Schadenersatzanspruch

Um die in diesem Umfang unvorhergesehenen Mängelansprüche der Kunden abwickeln zu können, muss der Vertragspartner viel Zeit investieren. So berichten einige Betriebe, dass sie 30 Mannstunden pro Woche zusätzlich benötigen, um die Kunden wegen der Abgasaffäre zu betreuen. Da zugleich eine arglistige Täuschung von Volkswagen vorliegt, ist der Hersteller für die entstehenden Mehraufwendungen ersatzpflichtig. Dies gilt umso mehr, wenn und soweit (beispielsweise aufgrund fehlender Hinweise und Anweisungen von Volkswagen) es notwendig ist, dass der Händler seinen Hausanwalt einschalten muss.

Volkswagen-Bank

Die Bank verlangt von den Händlern, dass sie finanzierte und geleaste Fahrzeuge nach Ablauf des Leasing-/Finanzierungszeitraums zurückkaufen, und zwar zu einem beim Kauf festgelegten Preis und "unter Ausschluss jeglicher Gewährleistung".

Soweit die VW-Bank nicht bereit ist, den Kaufpreis wegen der Immissionsproblematik beträchtlich zu reduzieren, kommt folgende Vorgehensweise in Betracht:

Der Händler macht den Rückkauf von der Voraussetzung abhängig, dass der Hersteller den Mangel vorher (maximal innerhalb von vier Wochen) beseitigt.

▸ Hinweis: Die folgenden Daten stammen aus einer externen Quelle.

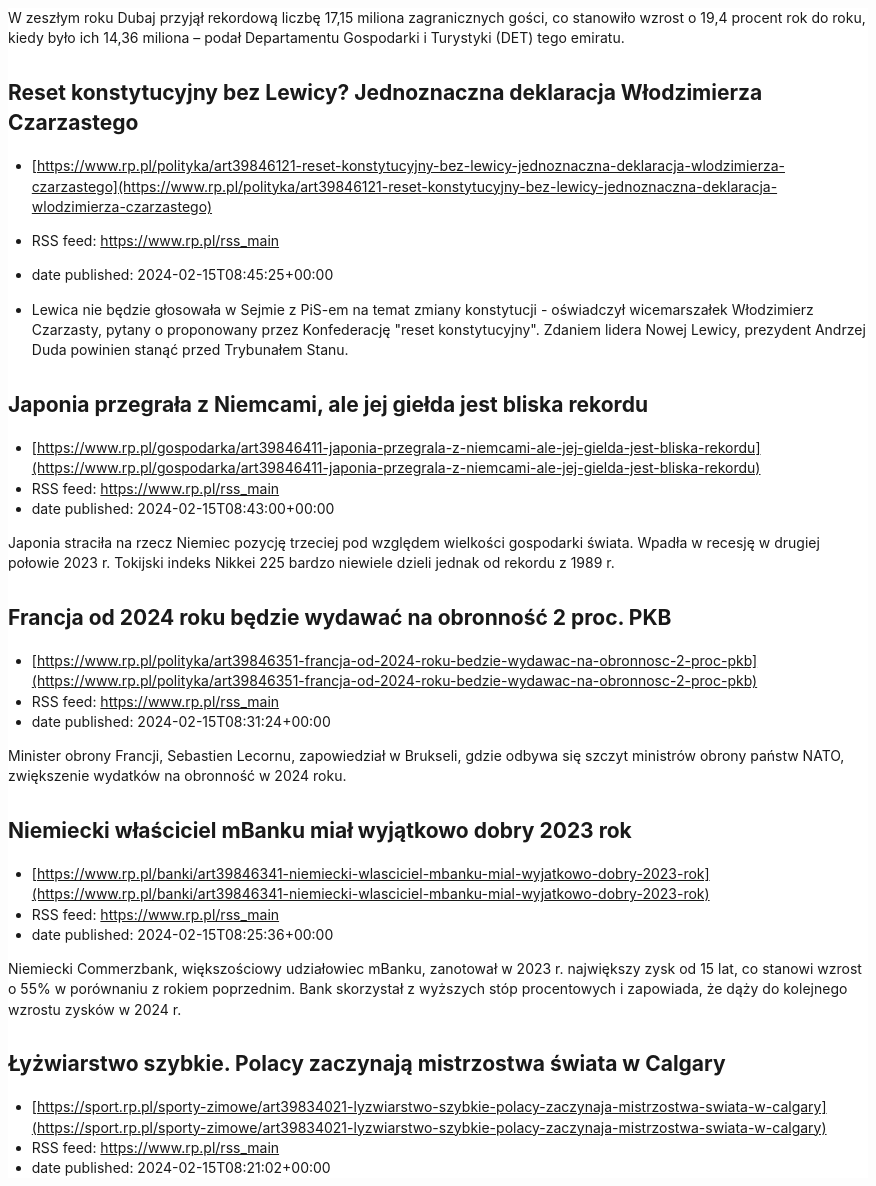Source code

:W zeszłym roku Dubaj przyjął rekordową liczbę 17,15 miliona zagranicznych gości, co stanowiło wzrost o 19,4 procent rok do roku, kiedy było ich 14,36 miliona – podał Departamentu Gospodarki i Turystyki (DET) tego emiratu.

## Reset konstytucyjny bez Lewicy? Jednoznaczna deklaracja Włodzimierza Czarzastego
 - [https://www.rp.pl/polityka/art39846121-reset-konstytucyjny-bez-lewicy-jednoznaczna-deklaracja-wlodzimierza-czarzastego](https://www.rp.pl/polityka/art39846121-reset-konstytucyjny-bez-lewicy-jednoznaczna-deklaracja-wlodzimierza-czarzastego)
 - RSS feed: https://www.rp.pl/rss_main
 - date published: 2024-02-15T08:45:25+00:00

- Lewica nie będzie głosowała w Sejmie z PiS-em na temat zmiany konstytucji - oświadczył wicemarszałek Włodzimierz Czarzasty, pytany o proponowany przez Konfederację "reset konstytucyjny". Zdaniem lidera Nowej Lewicy, prezydent Andrzej Duda powinien stanąć przed Trybunałem Stanu.

## Japonia przegrała z Niemcami, ale jej giełda jest bliska rekordu
 - [https://www.rp.pl/gospodarka/art39846411-japonia-przegrala-z-niemcami-ale-jej-gielda-jest-bliska-rekordu](https://www.rp.pl/gospodarka/art39846411-japonia-przegrala-z-niemcami-ale-jej-gielda-jest-bliska-rekordu)
 - RSS feed: https://www.rp.pl/rss_main
 - date published: 2024-02-15T08:43:00+00:00

Japonia straciła na rzecz Niemiec pozycję trzeciej pod względem wielkości gospodarki świata. Wpadła w recesję w drugiej połowie 2023 r. Tokijski indeks Nikkei 225 bardzo niewiele dzieli jednak od rekordu z 1989 r.

## Francja od 2024 roku będzie wydawać na obronność 2 proc. PKB
 - [https://www.rp.pl/polityka/art39846351-francja-od-2024-roku-bedzie-wydawac-na-obronnosc-2-proc-pkb](https://www.rp.pl/polityka/art39846351-francja-od-2024-roku-bedzie-wydawac-na-obronnosc-2-proc-pkb)
 - RSS feed: https://www.rp.pl/rss_main
 - date published: 2024-02-15T08:31:24+00:00

Minister obrony Francji, Sebastien Lecornu, zapowiedział w Brukseli, gdzie odbywa się szczyt ministrów obrony państw NATO, zwiększenie wydatków na obronność w 2024 roku.

## Niemiecki właściciel mBanku miał wyjątkowo dobry 2023 rok
 - [https://www.rp.pl/banki/art39846341-niemiecki-wlasciciel-mbanku-mial-wyjatkowo-dobry-2023-rok](https://www.rp.pl/banki/art39846341-niemiecki-wlasciciel-mbanku-mial-wyjatkowo-dobry-2023-rok)
 - RSS feed: https://www.rp.pl/rss_main
 - date published: 2024-02-15T08:25:36+00:00

Niemiecki Commerzbank, większościowy udziałowiec mBanku, zanotował w 2023 r. największy zysk od 15 lat, co stanowi wzrost o 55% w porównaniu z rokiem poprzednim. Bank skorzystał z wyższych stóp procentowych i zapowiada, że dąży do kolejnego wzrostu zysków w 2024 r.

## Łyżwiarstwo szybkie. Polacy zaczynają mistrzostwa świata w Calgary
 - [https://sport.rp.pl/sporty-zimowe/art39834021-lyzwiarstwo-szybkie-polacy-zaczynaja-mistrzostwa-swiata-w-calgary](https://sport.rp.pl/sporty-zimowe/art39834021-lyzwiarstwo-szybkie-polacy-zaczynaja-mistrzostwa-swiata-w-calgary)
 - RSS feed: https://www.rp.pl/rss_main
 - date published: 2024-02-15T08:21:02+00:00
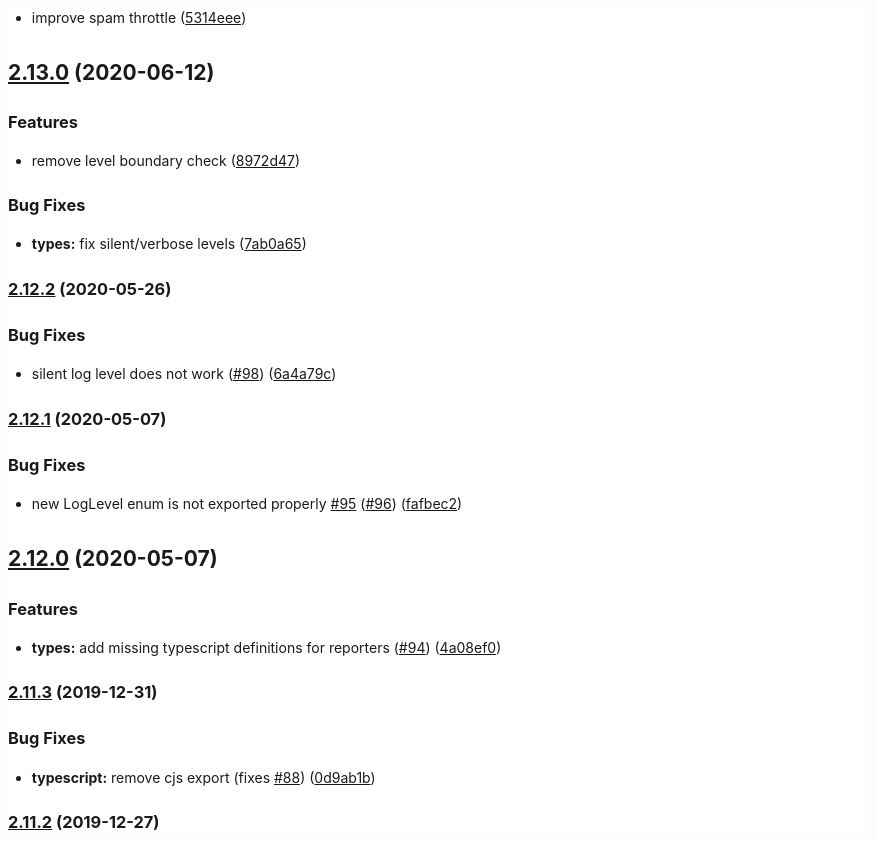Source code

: - improve spam throttle ([5314eee](https://github.com/unjs/consola/commit/5314eeebb4b564408a4ab14cb457bdbd426f6124))

## [2.13.0](https://github.com/unjs/consola/compare/v2.12.2...v2.13.0) (2020-06-12)

### Features

- remove level boundary check ([8972d47](https://github.com/unjs/consola/commit/8972d478c93690fafb909f49d9d0edbcb67bddae))

### Bug Fixes

- **types:** fix silent/verbose levels ([7ab0a65](https://github.com/unjs/consola/commit/7ab0a65f383d9dd1b68a18ee439bf19468a57885))

### [2.12.2](https://github.com/unjs/consola/compare/v2.12.1...v2.12.2) (2020-05-26)

### Bug Fixes

- silent log level does not work ([#98](https://github.com/unjs/consola/issues/98)) ([6a4a79c](https://github.com/unjs/consola/commit/6a4a79c24b8db902b078ad92a6ee7a33880ed26c))

### [2.12.1](https://github.com/unjs/consola/compare/v2.12.0...v2.12.1) (2020-05-07)

### Bug Fixes

- new LogLevel enum is not exported properly [#95](https://github.com/unjs/consola/issues/95) ([#96](https://github.com/unjs/consola/issues/96)) ([fafbec2](https://github.com/unjs/consola/commit/fafbec2b1bc75912eea5d0618a27b982738d6cda))

## [2.12.0](https://github.com/unjs/consola/compare/v2.11.3...v2.12.0) (2020-05-07)

### Features

- **types:** add missing typescript definitions for reporters ([#94](https://github.com/unjs/consola/issues/94)) ([4a08ef0](https://github.com/unjs/consola/commit/4a08ef02bc48ddc887f2b91713520eda50793a27))

### [2.11.3](https://github.com/unjs/consola/compare/v2.11.2...v2.11.3) (2019-12-31)

### Bug Fixes

- **typescript:** remove cjs export (fixes [#88](https://github.com/unjs/consola/issues/88)) ([0d9ab1b](https://github.com/unjs/consola/commit/0d9ab1bba8645853c721069c57527764ed708869))

### [2.11.2](https://github.com/unjs/consola/compare/v2.11.1...v2.11.2) (2019-12-27)

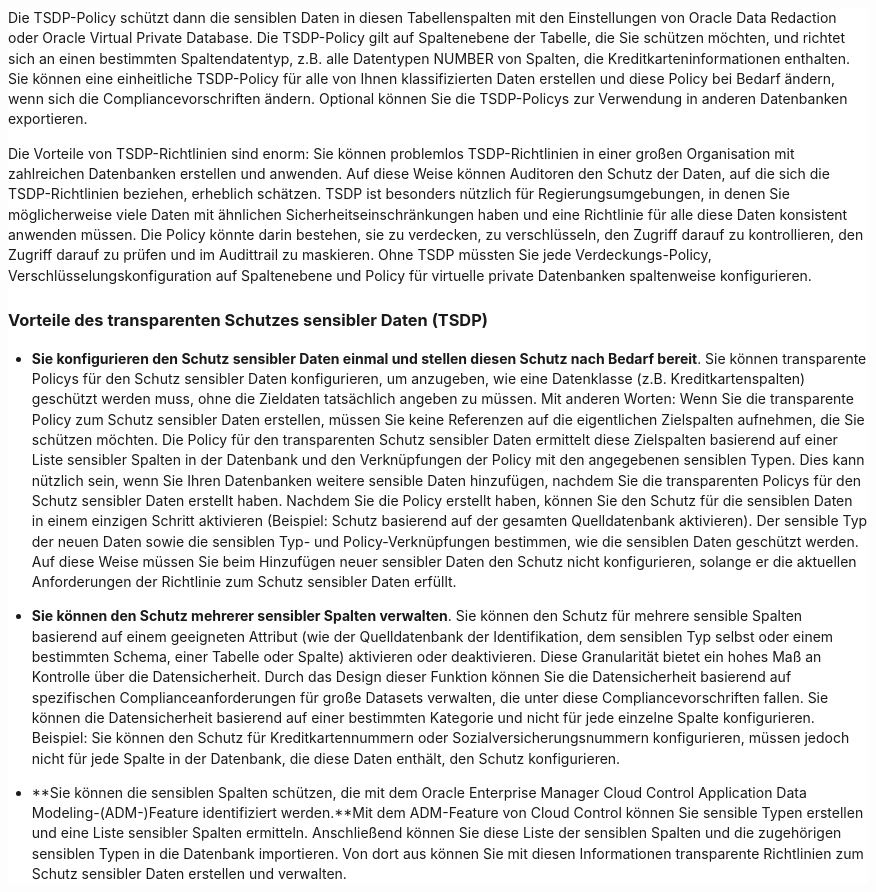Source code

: Die TSDP-Policy schützt dann die sensiblen Daten in diesen Tabellenspalten mit den Einstellungen von Oracle Data Redaction oder Oracle Virtual Private Database. Die TSDP-Policy gilt auf Spaltenebene der Tabelle, die Sie schützen möchten, und richtet sich an einen bestimmten Spaltendatentyp, z.B. alle Datentypen NUMBER von Spalten, die Kreditkarteninformationen enthalten. Sie können eine einheitliche TSDP-Policy für alle von Ihnen klassifizierten Daten erstellen und diese Policy bei Bedarf ändern, wenn sich die Compliancevorschriften ändern. Optional können Sie die TSDP-Policys zur Verwendung in anderen Datenbanken exportieren.

Die Vorteile von TSDP-Richtlinien sind enorm: Sie können problemlos TSDP-Richtlinien in einer großen Organisation mit zahlreichen Datenbanken erstellen und anwenden. Auf diese Weise können Auditoren den Schutz der Daten, auf die sich die TSDP-Richtlinien beziehen, erheblich schätzen. TSDP ist besonders nützlich für Regierungsumgebungen, in denen Sie möglicherweise viele Daten mit ähnlichen Sicherheitseinschränkungen haben und eine Richtlinie für alle diese Daten konsistent anwenden müssen. Die Policy könnte darin bestehen, sie zu verdecken, zu verschlüsseln, den Zugriff darauf zu kontrollieren, den Zugriff darauf zu prüfen und im Audittrail zu maskieren. Ohne TSDP müssten Sie jede Verdeckungs-Policy, Verschlüsselungskonfiguration auf Spaltenebene und Policy für virtuelle private Datenbanken spaltenweise konfigurieren.

### **Vorteile des transparenten Schutzes sensibler Daten (TSDP)**

*   **Sie konfigurieren den Schutz sensibler Daten einmal und stellen diesen Schutz nach Bedarf bereit**. Sie können transparente Policys für den Schutz sensibler Daten konfigurieren, um anzugeben, wie eine Datenklasse (z.B. Kreditkartenspalten) geschützt werden muss, ohne die Zieldaten tatsächlich angeben zu müssen. Mit anderen Worten: Wenn Sie die transparente Policy zum Schutz sensibler Daten erstellen, müssen Sie keine Referenzen auf die eigentlichen Zielspalten aufnehmen, die Sie schützen möchten. Die Policy für den transparenten Schutz sensibler Daten ermittelt diese Zielspalten basierend auf einer Liste sensibler Spalten in der Datenbank und den Verknüpfungen der Policy mit den angegebenen sensiblen Typen. Dies kann nützlich sein, wenn Sie Ihren Datenbanken weitere sensible Daten hinzufügen, nachdem Sie die transparenten Policys für den Schutz sensibler Daten erstellt haben. Nachdem Sie die Policy erstellt haben, können Sie den Schutz für die sensiblen Daten in einem einzigen Schritt aktivieren (Beispiel: Schutz basierend auf der gesamten Quelldatenbank aktivieren). Der sensible Typ der neuen Daten sowie die sensiblen Typ- und Policy-Verknüpfungen bestimmen, wie die sensiblen Daten geschützt werden. Auf diese Weise müssen Sie beim Hinzufügen neuer sensibler Daten den Schutz nicht konfigurieren, solange er die aktuellen Anforderungen der Richtlinie zum Schutz sensibler Daten erfüllt.
    
*   **Sie können den Schutz mehrerer sensibler Spalten verwalten**. Sie können den Schutz für mehrere sensible Spalten basierend auf einem geeigneten Attribut (wie der Quelldatenbank der Identifikation, dem sensiblen Typ selbst oder einem bestimmten Schema, einer Tabelle oder Spalte) aktivieren oder deaktivieren. Diese Granularität bietet ein hohes Maß an Kontrolle über die Datensicherheit. Durch das Design dieser Funktion können Sie die Datensicherheit basierend auf spezifischen Complianceanforderungen für große Datasets verwalten, die unter diese Compliancevorschriften fallen. Sie können die Datensicherheit basierend auf einer bestimmten Kategorie und nicht für jede einzelne Spalte konfigurieren. Beispiel: Sie können den Schutz für Kreditkartennummern oder Sozialversicherungsnummern konfigurieren, müssen jedoch nicht für jede Spalte in der Datenbank, die diese Daten enthält, den Schutz konfigurieren.
    
*   **Sie können die sensiblen Spalten schützen, die mit dem Oracle Enterprise Manager Cloud Control Application Data Modeling-(ADM-)Feature identifiziert werden.**Mit dem ADM-Feature von Cloud Control können Sie sensible Typen erstellen und eine Liste sensibler Spalten ermitteln. Anschließend können Sie diese Liste der sensiblen Spalten und die zugehörigen sensiblen Typen in die Datenbank importieren. Von dort aus können Sie mit diesen Informationen transparente Richtlinien zum Schutz sensibler Daten erstellen und verwalten.
    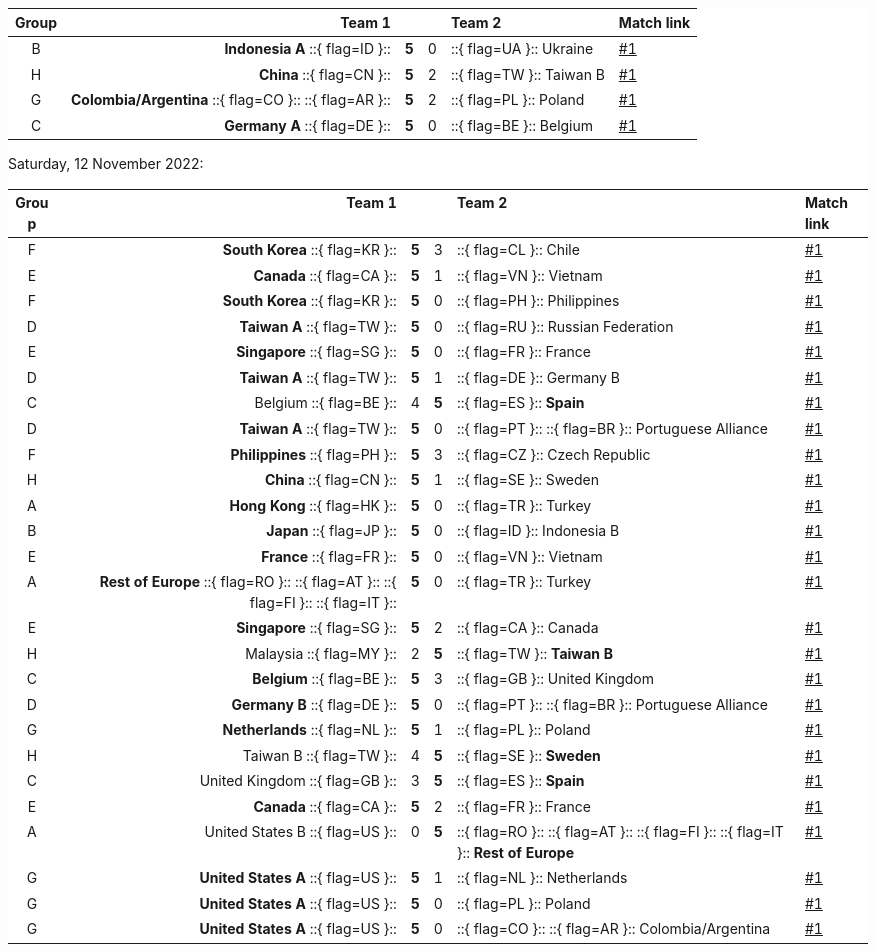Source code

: | Group | Team 1 |  |  | Team 2 | Match link |
| :-: | --: | :-: | :-: | :-- | :-- |
| B | **Indonesia A** ::{ flag=ID }:: | **5** | 0 | ::{ flag=UA }:: Ukraine | [#1](https://osu.ppy.sh/community/matches/104989398) |
| H | **China** ::{ flag=CN }:: | **5** | 2 | ::{ flag=TW }:: Taiwan B | [#1](https://osu.ppy.sh/community/matches/104990142) |
| G | **Colombia/Argentina** ::{ flag=CO }:: ::{ flag=AR }:: | **5** | 2 | ::{ flag=PL }:: Poland | [#1](https://osu.ppy.sh/community/matches/104997501) |
| C | **Germany A** ::{ flag=DE }:: | **5** | 0 | ::{ flag=BE }:: Belgium | [#1](https://osu.ppy.sh/community/matches/104999647) |

Saturday, 12 November 2022:

| Group | Team 1 |  |  | Team 2 | Match link |
| :-: | --: | :-: | :-: | :-- | :-- |
| F | **South Korea** ::{ flag=KR }:: | **5** | 3 | ::{ flag=CL }:: Chile | [#1](https://osu.ppy.sh/community/matches/105004550) |
| E | **Canada** ::{ flag=CA }:: | **5** | 1 | ::{ flag=VN }:: Vietnam | [#1](https://osu.ppy.sh/community/matches/105007395) |
| F | **South Korea** ::{ flag=KR }:: | **5** | 0 | ::{ flag=PH }:: Philippines | [#1](https://osu.ppy.sh/community/matches/105007086) |
| D | **Taiwan A** ::{ flag=TW }:: | **5** | 0 | ::{ flag=RU }:: Russian Federation | [#1](https://osu.ppy.sh/community/matches/105010190) |
| E | **Singapore** ::{ flag=SG }:: | **5** | 0 | ::{ flag=FR }:: France | [#1](https://osu.ppy.sh/community/matches/105010434) |
| D | **Taiwan A** ::{ flag=TW }:: | **5** | 1 | ::{ flag=DE }:: Germany B | [#1](https://osu.ppy.sh/community/matches/105011589) |
| C | Belgium ::{ flag=BE }:: | 4 | **5** | ::{ flag=ES }:: **Spain** | [#1](https://osu.ppy.sh/community/matches/105012549) |
| D | **Taiwan A** ::{ flag=TW }:: | **5** | 0 | ::{ flag=PT }:: ::{ flag=BR }:: Portuguese Alliance | [#1](https://osu.ppy.sh/community/matches/105013730) |
| F | **Philippines** ::{ flag=PH }:: | **5** | 3 | ::{ flag=CZ }:: Czech Republic | [#1](https://osu.ppy.sh/community/matches/105013651) |
| H | **China** ::{ flag=CN }:: | **5** | 1 | ::{ flag=SE }:: Sweden | [#1](https://osu.ppy.sh/community/matches/105013758) |
| A | **Hong Kong** ::{ flag=HK }:: | **5** | 0 | ::{ flag=TR }:: Turkey | [#1](https://osu.ppy.sh/community/matches/105014944) |
| B | **Japan** ::{ flag=JP }:: | **5** | 0 | ::{ flag=ID }:: Indonesia B | [#1](https://osu.ppy.sh/community/matches/105014877) |
| E | **France** ::{ flag=FR }:: | **5** | 0 | ::{ flag=VN }:: Vietnam | [#1](https://osu.ppy.sh/community/matches/105014999) |
| A | **Rest of Europe** ::{ flag=RO }:: ::{ flag=AT }:: ::{ flag=FI }:: ::{ flag=IT }:: | **5** | 0 | ::{ flag=TR }:: Turkey | [#1](https://osu.ppy.sh/community/matches/105016332) |
| E | **Singapore** ::{ flag=SG }:: | **5** | 2 | ::{ flag=CA }:: Canada | [#1](https://osu.ppy.sh/community/matches/105016278) |
| H | Malaysia ::{ flag=MY }:: | 2 | **5** | ::{ flag=TW }:: **Taiwan B** | [#1](https://osu.ppy.sh/community/matches/105016304) |
| C | **Belgium** ::{ flag=BE }:: | **5** | 3 | ::{ flag=GB }:: United Kingdom | [#1](https://osu.ppy.sh/community/matches/105017679) |
| D | **Germany B** ::{ flag=DE }:: | **5** | 0 | ::{ flag=PT }:: ::{ flag=BR }:: Portuguese Alliance | [#1](https://osu.ppy.sh/community/matches/105017671) |
| G | **Netherlands** ::{ flag=NL }:: | **5** | 1 | ::{ flag=PL }:: Poland | [#1](https://osu.ppy.sh/community/matches/105017902) |
| H | Taiwan B ::{ flag=TW }:: | 4 | **5** | ::{ flag=SE }:: **Sweden** | [#1](https://osu.ppy.sh/community/matches/105018024) |
| C | United Kingdom ::{ flag=GB }:: | 3 | **5** | ::{ flag=ES }:: **Spain** | [#1](https://osu.ppy.sh/community/matches/105020778) |
| E | **Canada** ::{ flag=CA }:: | **5** | 2 | ::{ flag=FR }:: France | [#1](https://osu.ppy.sh/community/matches/105020798) |
| A | United States B ::{ flag=US }:: | 0 | **5** | ::{ flag=RO }:: ::{ flag=AT }:: ::{ flag=FI }:: ::{ flag=IT }:: **Rest of Europe** | [#1](https://osu.ppy.sh/community/matches/105022236) |
| G | **United States A** ::{ flag=US }:: | **5** | 1 | ::{ flag=NL }:: Netherlands | [#1](https://osu.ppy.sh/community/matches/105022287) |
| G | **United States A** ::{ flag=US }:: | **5** | 0 | ::{ flag=PL }:: Poland | [#1](https://osu.ppy.sh/community/matches/105023793) |
| G | **United States A** ::{ flag=US }:: | **5** | 0 | ::{ flag=CO }:: ::{ flag=AR }:: Colombia/Argentina | [#1](https://osu.ppy.sh/community/matches/105025222) |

Ist das nicht möglich und verstreicht deshalb die Frist, kann er den Rücktritt vom Vertrag oder die Minderung erklären unter Hinweis darauf, dass der Gewährleistungsausschluss bei der vorliegenden Rechtssituation nicht greift.

Möglich ist auch, dass er insgesamt verweigert, Fahrzeuge zurückzunehmen und in einem konkreten Fall (sofern keine Einigung zustande kommt) eine gerichtliche Überprüfung hinsichtlich des Rücktrittsanspruchsgrundes und/oder der Minderungsansprüche vornimmt.

Es kann sich auch empfehlen, dass der Händler hinsichtlich aller Rückkaufverpflichtungen gegenüber der VW-Bank die Anfechtung wegen arglistiger Täuschung erklärt. Denn die Bank ist eine 100-prozentige Konzerntochter und damit als "verlängerter Arm des Herstellers" anzusehen, die sich das Verhalten des Herstellers zurechnen lassen muss.

Sofern die VW-Bank wegen des erhöhten Rückkaufrisikos das Rating reduziert oder beabsichtigt, dies zu tun, sollte der Händler dem unverzüglich widersprechen und darauf verweisen, dass die Bundesanstalt für Finanzdienstleistungsaufsicht den Fall überprüfen sollte.